- **Seçilen Bölüm**:
=-=-=
Hamdi Ulukaya: Haline en üzüldüğüm kelimelerden biri çobandır

Hamdi Ulukaya: Haline en üzüldüğüm kelimelerden biri çobandır

Hürriyet gazetesinden Selçuk Şirin'in Hamdi Ulukaya ile New York'ta yaptığı röportajın kısaltılmış hali: 

Selçuk Şirin: Amerika’nın en çok izlenen televizyon programı ‘60 Minutes’, prime time’da seni anlatıyor. ABD’nin yeni trendler dergisi ‘Fast Company’ kapağına seni koyuyor. Time dergisi dünyadaki en etkili 100 kişi arasında seni sayıyor. Amerika’da bunca CEO var, bunca milyarder var. Neden sen?

Hamdi Ulukaya: Harvard’da bir profesör, “Kapitalizmin yeni modeli Chobani’dir” diye makale yazdı. Beni tanıyorsun. Ben Munzur Yaylaları’ndan gelmiş, göçebe bir ailenin mensubuyum. Benim iş âlemiyle, kapitalizmle ilişkim; şeker, un, hayvan yemleri ve bayramda giyecek, bilmem ne... Bu kadar. Kapitalizmle, parayla ilişkim budur... Onun için bizim koşullarımızda yetişenler para sahiplerinden de paradan da nefret ederek büyür. Çünkü para her zaman probleme sebep olmuştur. Şimdi bunların hepsinden geçip buraya gel ve hiç düşünmediğin bir şeyi yap! Yap ama geçmişinle de bağını koparma!

Nasıl kopmuyor o bağ?

- Çünkü ben yayladakini de biliyorum, işçiyi de biliyorum, yoksulu da biliyorum; kendi halimi de biliyorum. Ama aynı zamanda bir şeyler başlatmak da istiyorum. Çünkü Amerika sana o fırsatı veriyor, yani “Yapabilirsin” diyor....

Peki bunun iş hayatında uygulaması nasıl oluyor?

- Biz Amerika’da startup’ta, teknoloji şirketleri de dahil, en hızlı büyüyen şirket olduk. Beş senede 1 milyar dolarlık değere ulaştık; şimdi 2 milyar oldu gerçi. Yani kârlı mı şirketin? Kârlı. Büyüyor mu? Büyüyor. İnovasyonun var mı? Var. İnsanların mutlu mu? Mutlu. Maaşları diğerlerinden iyi mi? Çok daha iyi. Yani baktığın zaman bunların hepsine sahip başka bir şirket yok. Bunu gördüler. Onun üzerine bunları yazıyorlar.

Şaşırmıyor musun yine de?

- Hayır. Geçen hafta Time Dergisi’nin ‘En Etkili 100 İnsan’ galasına gittim. Baş masaya, Time’ın kıdemli editörünün yanına oturtmuşlar. Ama benim için sanki Munzur Dağı’nın başında, bir suyun kenarında bir çadır orası. Orada oturmuşuz, sohbet ediyoruz. Yani beni böyle şeyler etkilemiyor.

...
=-=-=
- **Sağlanan Veriler**:

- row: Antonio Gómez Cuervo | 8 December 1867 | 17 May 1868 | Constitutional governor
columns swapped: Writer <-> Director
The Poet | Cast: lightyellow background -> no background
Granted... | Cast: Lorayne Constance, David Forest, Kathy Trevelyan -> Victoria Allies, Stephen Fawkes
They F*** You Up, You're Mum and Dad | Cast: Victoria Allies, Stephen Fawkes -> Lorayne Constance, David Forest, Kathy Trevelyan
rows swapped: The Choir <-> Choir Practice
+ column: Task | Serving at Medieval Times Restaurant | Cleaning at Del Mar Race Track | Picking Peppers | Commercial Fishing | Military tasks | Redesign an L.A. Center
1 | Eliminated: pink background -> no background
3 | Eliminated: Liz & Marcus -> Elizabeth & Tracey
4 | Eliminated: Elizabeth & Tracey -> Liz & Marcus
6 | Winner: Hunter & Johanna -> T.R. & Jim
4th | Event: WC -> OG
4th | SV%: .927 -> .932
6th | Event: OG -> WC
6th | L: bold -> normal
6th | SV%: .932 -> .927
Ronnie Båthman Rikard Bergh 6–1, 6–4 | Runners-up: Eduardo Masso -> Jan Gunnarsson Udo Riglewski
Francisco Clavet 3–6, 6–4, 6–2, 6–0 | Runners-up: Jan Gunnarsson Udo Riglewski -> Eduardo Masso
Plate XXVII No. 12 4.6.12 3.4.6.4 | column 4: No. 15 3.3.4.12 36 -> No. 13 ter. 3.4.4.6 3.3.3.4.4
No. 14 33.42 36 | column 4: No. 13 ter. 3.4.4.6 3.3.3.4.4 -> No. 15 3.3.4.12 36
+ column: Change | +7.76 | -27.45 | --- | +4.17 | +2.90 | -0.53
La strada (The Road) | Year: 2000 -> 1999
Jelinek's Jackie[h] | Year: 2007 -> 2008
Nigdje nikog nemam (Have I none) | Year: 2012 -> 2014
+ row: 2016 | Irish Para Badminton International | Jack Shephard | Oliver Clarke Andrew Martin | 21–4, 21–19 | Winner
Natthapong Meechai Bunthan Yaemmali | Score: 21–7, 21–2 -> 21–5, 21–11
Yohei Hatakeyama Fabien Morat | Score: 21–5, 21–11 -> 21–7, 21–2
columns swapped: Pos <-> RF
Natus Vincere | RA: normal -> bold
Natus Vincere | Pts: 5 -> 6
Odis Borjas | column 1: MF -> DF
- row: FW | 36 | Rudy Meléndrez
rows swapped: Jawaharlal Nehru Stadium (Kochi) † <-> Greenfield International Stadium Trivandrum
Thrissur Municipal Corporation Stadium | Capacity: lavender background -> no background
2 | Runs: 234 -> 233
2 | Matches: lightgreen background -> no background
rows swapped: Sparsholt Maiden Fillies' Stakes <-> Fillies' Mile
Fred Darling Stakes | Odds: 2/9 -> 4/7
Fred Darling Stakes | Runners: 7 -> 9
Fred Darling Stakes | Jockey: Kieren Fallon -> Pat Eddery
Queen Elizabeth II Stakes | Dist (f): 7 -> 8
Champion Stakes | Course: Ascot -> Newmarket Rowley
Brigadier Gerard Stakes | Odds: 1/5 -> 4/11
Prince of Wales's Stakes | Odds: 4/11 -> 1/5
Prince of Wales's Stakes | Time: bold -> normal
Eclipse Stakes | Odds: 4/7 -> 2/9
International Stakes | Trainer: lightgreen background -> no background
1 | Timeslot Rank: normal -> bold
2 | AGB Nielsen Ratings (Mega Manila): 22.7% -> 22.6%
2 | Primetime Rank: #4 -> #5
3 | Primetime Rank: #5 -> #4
=-=-=
- **Alıştırmalar**:
**a.** Ulukaya röportajında "- Biz Amerika’da" ifadesinden başlayıp "üzerine bunları yazıyorlar." ifadesine kadar, bu ifade de dahil olmak üzere, olan kısmı hiç değiştirmeden yinele.
**b.** Ulukaya röportajına göre aşağıdakileri yanıtla:
(i) Time dergisi Ulukaya'yı hangi insanlar arasında sayıyor?
(ii) Ulukaya'nın şirketi beş senede kaç dolarlık değere ulaşmış?
(iii) Ulukaya, Time galasında kimin yanına oturtulmuş?

- **Cevap Anahtarı**:
**a.**
- Biz Amerika’da startup’ta, teknoloji şirketleri de dahil, en hızlı büyüyen şirket olduk. Beş senede 1 milyar dolarlık değere ulaştık; şimdi 2 milyar oldu gerçi. Yani kârlı mı şirketin? Kârlı. Büyüyor mu? Büyüyor. İnovasyonun var mı? Var. İnsanların mutlu mu? Mutlu. Maaşları diğerlerinden iyi mi? Çok daha iyi. Yani baktığın zaman bunların hepsine sahip başka bir şirket yok. Bunu gördüler. Onun üzerine bunları yazıyorlar.

**b.**
(i) Dünyadaki en etkili 100 kişi arasında.
(ii) 1 milyar dolarlık değere.
(iii) Time'ın kıdemli editörünün yanına.